It is hard to imagine Roger Federer and Rafa Nadal carrying Andy Murray home after a wild night out.
Becker is another who has matured into a sensible pundit and coach but laments some of the changes in the game.
"When I was playing you could be a little bit more emotional on the court and in your private life," he said this week.
The German, who blasted into Wimbledon history by winning the event as a 17-year-old qualifier in 1985, is also widely remembered for the London restaurant broom cupboard encounter with a model during which his daughter was conceived.
"We have great characters, but it’s true they don't show it as much because they can’t,” the German wrote in his recent book "Wimbledon: My Life and Career at the All England Club."

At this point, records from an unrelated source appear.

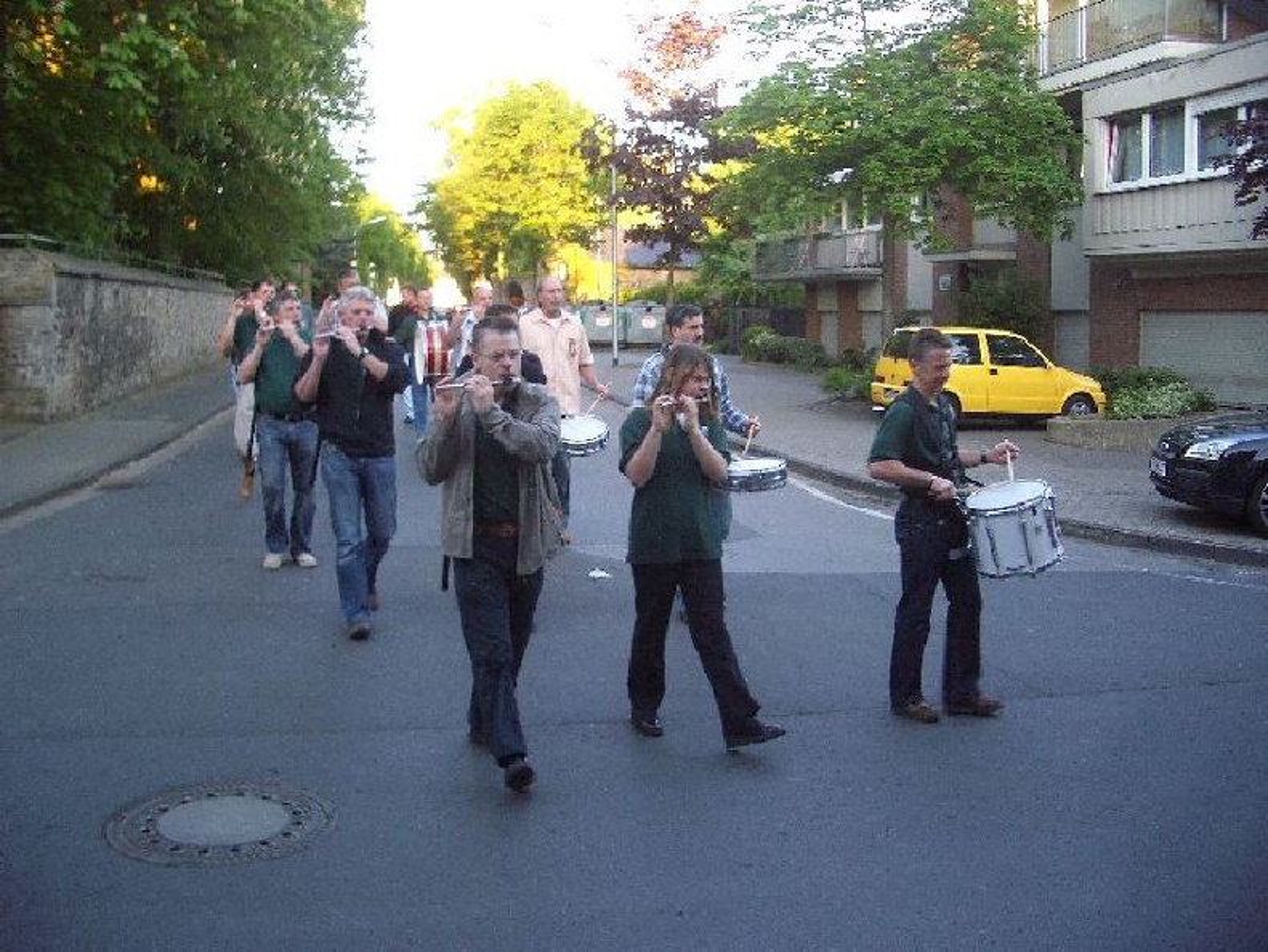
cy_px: 476
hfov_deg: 52.6
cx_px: 634
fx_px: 1283
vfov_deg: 40.7
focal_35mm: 35
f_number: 2.6
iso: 100
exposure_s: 1/80
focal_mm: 5.8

"They get fined and there are microphones on the court that pick up every curse or utterance in frustration."
The stars of the modern game each have their own distinct personalities and there are great swathes of tennis fans who adore Federer for his polite, respectful demeanor in victory and defeat.
World number one Novak Djokovic is widely admired for his iron will and incredible fitness, Nadal for his power and talent and Murray for his single-minded commitment to force his way to the top table.
But though fans can appreciate that ability to keep calm during the most intense moments of a contest, they also crave the occasional "Tarango moment".
American Jeff Tarango earned his special place in Wimbledon folklore when he stormed off court after calling the umpire "the most corrupt official in the game" during a singles match in 1995 and his wife waded in to slap the umpire for good measure.
Earlier in the tournament, Tarango had been the beneficiary of a default when he and doubles partner Henrik Holm advanced when the opposing pair were disqualified after one of them smashed a ball in anger which accidentally hit a ball girl.
The purveyor of this piece of outrageous and unforgivable act was that famous British hothead and scourge of the establishment -- Tim Henman.